╭─ STUDY TEXT

The most common indication for Hartmann’s procedure in our study was colorectal cancer, comparable with other studies [11,12]. In our study of 56 patients, reversal for cancer represented 44.6% compared with 17.9% for diverticulitis that reflected a higher proportion of cancer as a primary indication for Hartmann procedure compared with diverticulitis found in western population. However, Desay at al. reported in their study a reversal for cancer of only 13% compared to 70% for diverticulitis [13]. There is no consensus regarding the timing of reversal of Hartmann’s procedure. Many studies reported a median time to the reversal procedure of 9 months that is similar with our findings. Delayed reversal has been advocated in several studies, the reasons included less dense adhesions and more time to optimize the clinical and nutritional status of the patient [5,6,11]. In our patients, time until reversal was shorter for diverticulitis compared with cancer (6 months vs. 12 months). One explanation for delayed reversal in cancer could be the adjuvant chemo-radiotherapy treatment in these patients. In our study, there was no significant association between the timing of reversal and postoperative complications.
The median length of stay was 11 days, similar to that reported in most other series [13-15]. The postoperative morbidity of 16.1% in our series was comparable with the morbidity rates quoted in literature. The anastomotic leakage rate was 3.6% that was comparable to previous results reported in other studies [5,7,10,16]. The advanced age (over 80) has been found as a risk factor for increased surgical morbidity and mortality in some studies [17,18]. Our study found no correlation between age and postoperative complications. There was no relation between type of anastomosis and morbidity. We found no statistical relevance between morbidity and mortality and etiology as reported in other studies [11,16,19].

╰─
╭─ INFORMATION GIVEN

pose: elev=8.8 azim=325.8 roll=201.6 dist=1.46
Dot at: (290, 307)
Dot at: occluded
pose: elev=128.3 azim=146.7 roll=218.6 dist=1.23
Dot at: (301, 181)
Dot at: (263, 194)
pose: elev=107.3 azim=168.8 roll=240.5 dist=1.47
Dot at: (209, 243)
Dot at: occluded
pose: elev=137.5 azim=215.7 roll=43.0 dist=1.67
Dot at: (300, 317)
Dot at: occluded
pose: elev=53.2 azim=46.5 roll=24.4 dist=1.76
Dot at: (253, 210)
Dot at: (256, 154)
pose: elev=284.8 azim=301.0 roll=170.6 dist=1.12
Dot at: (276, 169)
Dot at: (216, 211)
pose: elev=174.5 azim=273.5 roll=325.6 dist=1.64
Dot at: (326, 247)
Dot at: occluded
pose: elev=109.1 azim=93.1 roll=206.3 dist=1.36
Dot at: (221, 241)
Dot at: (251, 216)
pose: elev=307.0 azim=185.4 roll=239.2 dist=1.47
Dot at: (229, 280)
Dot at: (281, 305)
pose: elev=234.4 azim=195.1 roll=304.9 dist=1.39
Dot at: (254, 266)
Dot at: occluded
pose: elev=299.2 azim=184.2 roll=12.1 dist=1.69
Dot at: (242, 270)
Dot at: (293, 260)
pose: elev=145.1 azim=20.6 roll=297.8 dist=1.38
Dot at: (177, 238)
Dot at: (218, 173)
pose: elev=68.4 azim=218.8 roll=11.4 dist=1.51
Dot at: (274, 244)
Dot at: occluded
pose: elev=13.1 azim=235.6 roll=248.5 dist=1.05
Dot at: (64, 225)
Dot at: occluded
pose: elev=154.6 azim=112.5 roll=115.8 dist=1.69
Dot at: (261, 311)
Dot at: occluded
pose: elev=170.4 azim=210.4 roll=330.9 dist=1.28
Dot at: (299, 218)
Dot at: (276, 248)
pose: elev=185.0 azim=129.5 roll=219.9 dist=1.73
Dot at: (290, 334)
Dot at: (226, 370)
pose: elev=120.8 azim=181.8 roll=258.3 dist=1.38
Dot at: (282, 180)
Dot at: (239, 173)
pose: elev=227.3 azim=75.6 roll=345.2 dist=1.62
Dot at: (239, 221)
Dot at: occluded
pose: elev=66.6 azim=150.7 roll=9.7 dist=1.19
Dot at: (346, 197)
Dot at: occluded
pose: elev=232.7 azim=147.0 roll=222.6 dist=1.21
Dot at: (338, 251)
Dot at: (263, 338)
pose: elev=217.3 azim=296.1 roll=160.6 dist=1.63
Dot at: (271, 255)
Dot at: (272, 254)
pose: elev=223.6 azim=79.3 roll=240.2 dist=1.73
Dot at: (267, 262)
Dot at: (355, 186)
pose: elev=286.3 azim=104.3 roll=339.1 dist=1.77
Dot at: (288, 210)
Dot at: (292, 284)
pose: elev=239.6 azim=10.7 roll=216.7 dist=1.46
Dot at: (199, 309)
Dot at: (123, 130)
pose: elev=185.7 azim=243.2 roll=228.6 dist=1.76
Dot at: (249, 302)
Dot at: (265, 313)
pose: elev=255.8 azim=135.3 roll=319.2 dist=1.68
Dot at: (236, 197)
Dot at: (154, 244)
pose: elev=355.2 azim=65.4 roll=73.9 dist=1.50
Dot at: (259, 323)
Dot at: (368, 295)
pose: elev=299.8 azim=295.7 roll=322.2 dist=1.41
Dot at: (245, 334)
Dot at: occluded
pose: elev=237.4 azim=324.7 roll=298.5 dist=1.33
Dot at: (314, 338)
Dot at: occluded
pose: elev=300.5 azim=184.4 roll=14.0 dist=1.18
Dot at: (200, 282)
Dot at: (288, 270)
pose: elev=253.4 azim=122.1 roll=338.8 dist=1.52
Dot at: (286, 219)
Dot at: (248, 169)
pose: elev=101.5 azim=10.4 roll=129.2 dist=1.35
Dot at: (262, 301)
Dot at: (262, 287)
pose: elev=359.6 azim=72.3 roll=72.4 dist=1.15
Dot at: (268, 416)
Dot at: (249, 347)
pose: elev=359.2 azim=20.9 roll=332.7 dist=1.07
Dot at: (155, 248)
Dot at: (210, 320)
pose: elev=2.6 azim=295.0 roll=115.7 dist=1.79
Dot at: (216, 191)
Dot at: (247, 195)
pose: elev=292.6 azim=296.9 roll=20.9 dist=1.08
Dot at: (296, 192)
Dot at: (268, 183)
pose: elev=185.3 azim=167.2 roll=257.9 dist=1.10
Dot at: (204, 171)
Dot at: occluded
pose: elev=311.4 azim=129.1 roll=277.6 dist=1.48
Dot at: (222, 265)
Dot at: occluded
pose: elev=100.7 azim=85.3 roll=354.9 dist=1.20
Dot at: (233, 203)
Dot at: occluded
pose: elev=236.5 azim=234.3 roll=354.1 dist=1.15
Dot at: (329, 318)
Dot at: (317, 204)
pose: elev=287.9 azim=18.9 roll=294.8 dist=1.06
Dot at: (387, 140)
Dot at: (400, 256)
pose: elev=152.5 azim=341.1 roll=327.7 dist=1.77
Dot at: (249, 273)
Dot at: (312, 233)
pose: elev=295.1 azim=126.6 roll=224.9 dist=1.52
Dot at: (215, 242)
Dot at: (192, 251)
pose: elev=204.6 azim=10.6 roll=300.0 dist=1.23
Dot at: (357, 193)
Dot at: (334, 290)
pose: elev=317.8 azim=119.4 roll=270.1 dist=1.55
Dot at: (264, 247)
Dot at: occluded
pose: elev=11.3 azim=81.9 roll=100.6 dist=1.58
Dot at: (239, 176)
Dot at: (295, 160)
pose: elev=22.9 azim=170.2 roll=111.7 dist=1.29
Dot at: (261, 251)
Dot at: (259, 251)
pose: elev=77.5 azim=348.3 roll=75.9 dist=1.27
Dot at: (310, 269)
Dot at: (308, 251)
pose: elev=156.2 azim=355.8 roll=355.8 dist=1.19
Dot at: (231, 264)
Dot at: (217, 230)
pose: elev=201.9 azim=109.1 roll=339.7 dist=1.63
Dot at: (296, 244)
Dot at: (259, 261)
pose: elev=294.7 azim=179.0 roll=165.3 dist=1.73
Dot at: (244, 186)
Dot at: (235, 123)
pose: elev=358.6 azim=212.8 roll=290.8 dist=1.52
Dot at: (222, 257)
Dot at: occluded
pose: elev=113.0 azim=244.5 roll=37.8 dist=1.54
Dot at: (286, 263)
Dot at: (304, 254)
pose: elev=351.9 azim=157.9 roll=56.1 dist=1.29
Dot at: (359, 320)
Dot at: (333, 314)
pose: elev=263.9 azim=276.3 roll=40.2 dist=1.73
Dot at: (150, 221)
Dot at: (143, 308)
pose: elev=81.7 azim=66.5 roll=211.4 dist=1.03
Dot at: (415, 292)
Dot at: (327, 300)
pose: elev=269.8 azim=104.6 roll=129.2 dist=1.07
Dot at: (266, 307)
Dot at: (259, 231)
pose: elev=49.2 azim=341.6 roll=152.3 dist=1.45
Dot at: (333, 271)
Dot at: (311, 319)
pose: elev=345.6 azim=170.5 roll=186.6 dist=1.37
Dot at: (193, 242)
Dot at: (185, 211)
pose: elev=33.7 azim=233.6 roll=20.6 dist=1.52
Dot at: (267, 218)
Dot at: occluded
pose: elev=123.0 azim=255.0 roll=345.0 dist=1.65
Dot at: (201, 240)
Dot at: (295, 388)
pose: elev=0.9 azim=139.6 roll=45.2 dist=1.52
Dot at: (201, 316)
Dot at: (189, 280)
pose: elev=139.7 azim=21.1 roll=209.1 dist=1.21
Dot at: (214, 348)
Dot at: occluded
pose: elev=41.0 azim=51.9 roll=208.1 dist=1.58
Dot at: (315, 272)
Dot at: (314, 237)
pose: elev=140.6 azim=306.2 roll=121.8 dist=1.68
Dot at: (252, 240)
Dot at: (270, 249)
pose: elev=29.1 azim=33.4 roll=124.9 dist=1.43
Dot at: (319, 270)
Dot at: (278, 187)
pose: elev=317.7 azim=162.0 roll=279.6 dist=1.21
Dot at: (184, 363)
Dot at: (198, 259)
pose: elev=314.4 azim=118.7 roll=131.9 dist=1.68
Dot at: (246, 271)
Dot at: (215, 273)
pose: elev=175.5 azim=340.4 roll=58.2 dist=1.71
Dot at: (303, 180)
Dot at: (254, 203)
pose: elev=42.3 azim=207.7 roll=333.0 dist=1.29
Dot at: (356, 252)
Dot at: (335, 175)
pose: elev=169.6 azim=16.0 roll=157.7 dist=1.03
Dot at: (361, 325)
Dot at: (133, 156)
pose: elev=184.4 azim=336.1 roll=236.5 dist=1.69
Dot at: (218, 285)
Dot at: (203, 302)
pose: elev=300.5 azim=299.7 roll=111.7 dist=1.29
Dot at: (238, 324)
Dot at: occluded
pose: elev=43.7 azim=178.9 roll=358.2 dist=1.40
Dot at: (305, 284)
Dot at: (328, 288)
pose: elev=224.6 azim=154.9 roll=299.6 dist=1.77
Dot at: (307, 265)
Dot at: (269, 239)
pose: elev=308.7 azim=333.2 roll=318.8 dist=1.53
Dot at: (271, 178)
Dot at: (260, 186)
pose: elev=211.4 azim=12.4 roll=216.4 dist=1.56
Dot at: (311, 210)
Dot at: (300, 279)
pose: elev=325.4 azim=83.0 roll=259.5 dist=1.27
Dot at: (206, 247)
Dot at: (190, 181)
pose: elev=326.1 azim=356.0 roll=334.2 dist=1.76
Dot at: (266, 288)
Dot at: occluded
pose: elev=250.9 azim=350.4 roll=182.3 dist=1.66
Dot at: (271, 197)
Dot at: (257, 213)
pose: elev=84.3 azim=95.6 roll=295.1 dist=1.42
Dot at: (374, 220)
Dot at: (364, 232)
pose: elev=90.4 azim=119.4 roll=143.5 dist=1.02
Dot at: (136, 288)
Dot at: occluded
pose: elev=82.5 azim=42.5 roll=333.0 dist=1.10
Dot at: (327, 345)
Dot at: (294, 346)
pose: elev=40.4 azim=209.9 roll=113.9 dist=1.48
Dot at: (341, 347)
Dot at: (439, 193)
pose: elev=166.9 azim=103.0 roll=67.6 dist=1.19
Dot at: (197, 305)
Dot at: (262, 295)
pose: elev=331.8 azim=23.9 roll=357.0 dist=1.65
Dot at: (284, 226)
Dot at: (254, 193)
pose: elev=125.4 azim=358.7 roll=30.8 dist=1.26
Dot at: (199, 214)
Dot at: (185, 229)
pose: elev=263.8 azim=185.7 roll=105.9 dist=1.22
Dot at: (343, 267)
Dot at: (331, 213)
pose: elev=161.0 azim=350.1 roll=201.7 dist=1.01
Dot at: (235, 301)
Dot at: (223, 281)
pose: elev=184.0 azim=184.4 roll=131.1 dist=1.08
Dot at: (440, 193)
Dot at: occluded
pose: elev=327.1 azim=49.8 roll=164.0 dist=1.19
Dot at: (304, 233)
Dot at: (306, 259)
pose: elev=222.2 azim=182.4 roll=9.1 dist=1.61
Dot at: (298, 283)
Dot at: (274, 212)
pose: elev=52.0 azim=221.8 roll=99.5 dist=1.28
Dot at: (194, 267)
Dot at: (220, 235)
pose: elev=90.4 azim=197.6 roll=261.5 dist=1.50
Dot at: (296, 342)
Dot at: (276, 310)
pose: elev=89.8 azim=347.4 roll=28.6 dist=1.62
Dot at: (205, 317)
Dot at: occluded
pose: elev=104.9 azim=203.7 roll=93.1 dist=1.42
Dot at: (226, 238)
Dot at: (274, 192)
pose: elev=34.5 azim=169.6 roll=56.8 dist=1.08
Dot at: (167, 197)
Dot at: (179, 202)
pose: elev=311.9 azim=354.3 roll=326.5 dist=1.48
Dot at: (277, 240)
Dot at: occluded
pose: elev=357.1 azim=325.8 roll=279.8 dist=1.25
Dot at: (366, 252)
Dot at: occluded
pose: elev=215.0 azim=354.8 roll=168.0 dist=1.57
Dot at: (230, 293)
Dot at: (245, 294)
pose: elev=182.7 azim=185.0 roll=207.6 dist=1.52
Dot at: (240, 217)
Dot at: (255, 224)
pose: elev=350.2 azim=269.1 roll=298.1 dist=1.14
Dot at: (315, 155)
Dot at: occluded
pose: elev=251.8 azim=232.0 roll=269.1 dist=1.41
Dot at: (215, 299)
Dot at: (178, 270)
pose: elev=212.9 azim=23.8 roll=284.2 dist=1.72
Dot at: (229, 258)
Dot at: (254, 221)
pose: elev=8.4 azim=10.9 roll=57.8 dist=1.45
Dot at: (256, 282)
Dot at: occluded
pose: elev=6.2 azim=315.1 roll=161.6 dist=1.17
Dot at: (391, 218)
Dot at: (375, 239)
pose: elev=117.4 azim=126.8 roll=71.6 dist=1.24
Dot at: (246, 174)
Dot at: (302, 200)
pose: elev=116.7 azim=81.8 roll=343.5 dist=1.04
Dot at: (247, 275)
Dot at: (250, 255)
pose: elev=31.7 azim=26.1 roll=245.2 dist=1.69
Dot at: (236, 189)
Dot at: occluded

╰─

EXERCISES
A – Retype the stretch of the passage on Hartmann's procedure from "The median length" through "other studies [11,16,19].".
B – According to the passage on Hartmann's procedure, why have several studies advocated delayed reversal?
The data are not needed for this work.

OUTPUTS BY TASK
A –
The median length of stay was 11 days, similar to that reported in most other series [13-15]. The postoperative morbidity of 16.1% in our series was comparable with the morbidity rates quoted in literature. The anastomotic leakage rate was 3.6% that was comparable to previous results reported in other studies [5,7,10,16]. The advanced age (over 80) has been found as a risk factor for increased surgical morbidity and mortality in some studies [17,18]. Our study found no correlation between age and postoperative complications. There was no relation between type of anastomosis and morbidity. We found no statistical relevance between morbidity and mortality and etiology as reported in other studies [11,16,19].

B – Several studies advocated delayed reversal because it leads to less dense adhesions. It also allows more time to optimize the patient's clinical and nutritional status.